Items listed in a dataset:
• • • •

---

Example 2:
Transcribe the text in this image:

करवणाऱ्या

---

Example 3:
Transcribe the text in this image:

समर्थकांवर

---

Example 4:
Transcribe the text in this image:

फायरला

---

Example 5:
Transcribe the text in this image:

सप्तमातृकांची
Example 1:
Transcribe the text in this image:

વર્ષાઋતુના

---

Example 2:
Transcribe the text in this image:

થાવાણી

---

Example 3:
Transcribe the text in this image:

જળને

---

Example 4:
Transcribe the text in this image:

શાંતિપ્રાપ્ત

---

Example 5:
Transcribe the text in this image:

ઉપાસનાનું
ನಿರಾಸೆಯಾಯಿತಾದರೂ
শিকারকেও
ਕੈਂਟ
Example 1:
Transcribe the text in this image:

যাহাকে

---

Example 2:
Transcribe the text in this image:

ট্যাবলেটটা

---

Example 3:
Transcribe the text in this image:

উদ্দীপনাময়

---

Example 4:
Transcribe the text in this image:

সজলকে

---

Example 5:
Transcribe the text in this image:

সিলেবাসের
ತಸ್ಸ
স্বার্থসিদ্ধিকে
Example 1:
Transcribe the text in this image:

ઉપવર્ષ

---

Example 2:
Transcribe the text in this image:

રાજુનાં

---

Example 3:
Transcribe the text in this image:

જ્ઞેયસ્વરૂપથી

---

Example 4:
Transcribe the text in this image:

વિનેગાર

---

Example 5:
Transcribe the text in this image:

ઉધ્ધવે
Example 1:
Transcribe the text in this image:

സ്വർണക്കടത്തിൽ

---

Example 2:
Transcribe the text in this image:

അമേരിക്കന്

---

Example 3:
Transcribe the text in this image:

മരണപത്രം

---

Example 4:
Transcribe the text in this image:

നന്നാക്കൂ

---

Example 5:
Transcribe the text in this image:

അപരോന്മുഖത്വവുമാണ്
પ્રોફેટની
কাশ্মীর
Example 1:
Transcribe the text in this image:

• • • •

Exercise objective:
What you need to do is retype all the entries exactly as written.

The answer:
---

Example 2:
Transcribe the text in this image:

करवणाऱ्या

---

Example 3:
Transcribe the text in this image:

समर्थकांवर

---

Example 4:
Transcribe the text in this image:

फायरला

---

Example 5:
Transcribe the text in this image:

सप्तमातृकांची
Example 1:
Transcribe the text in this image:

વર્ષાઋતુના

---

Example 2:
Transcribe the text in this image:

થાવાણી

---

Example 3:
Transcribe the text in this image:

જળને

---

Example 4:
Transcribe the text in this image:

શાંતિપ્રાપ્ત

---

Example 5:
Transcribe the text in this image:

ઉપાસનાનું
ನಿರಾಸೆಯಾಯಿತಾದರೂ
শিকারকেও
ਕੈਂਟ
Example 1:
Transcribe the text in this image:

যাহাকে

---

Example 2:
Transcribe the text in this image:

ট্যাবলেটটা

---

Example 3:
Transcribe the text in this image:

উদ্দীপনাময়

---

Example 4:
Transcribe the text in this image:

সজলকে

---

Example 5:
Transcribe the text in this image:

সিলেবাসের
ತಸ್ಸ
স্বার্থসিদ্ধিকে
Example 1:
Transcribe the text in this image:

ઉપવર્ષ

---

Example 2:
Transcribe the text in this image:

રાજુનાં

---

Example 3:
Transcribe the text in this image:

જ્ઞેયસ્વરૂપથી

---

Example 4:
Transcribe the text in this image:

વિનેગાર

---

Example 5:
Transcribe the text in this image:

ઉધ્ધવે
Example 1:
Transcribe the text in this image:

സ്വർണക്കടത്തിൽ

---

Example 2:
Transcribe the text in this image:

അമേരിക്കന്

---

Example 3:
Transcribe the text in this image:

മരണപത്രം

---

Example 4:
Transcribe the text in this image:

നന്നാക്കൂ

---

Example 5:
Transcribe the text in this image:

അപരോന്മുഖത്വവുമാണ്
પ્રોફેટની
কাশ্মীর
Example 1:
Transcribe the text in this image:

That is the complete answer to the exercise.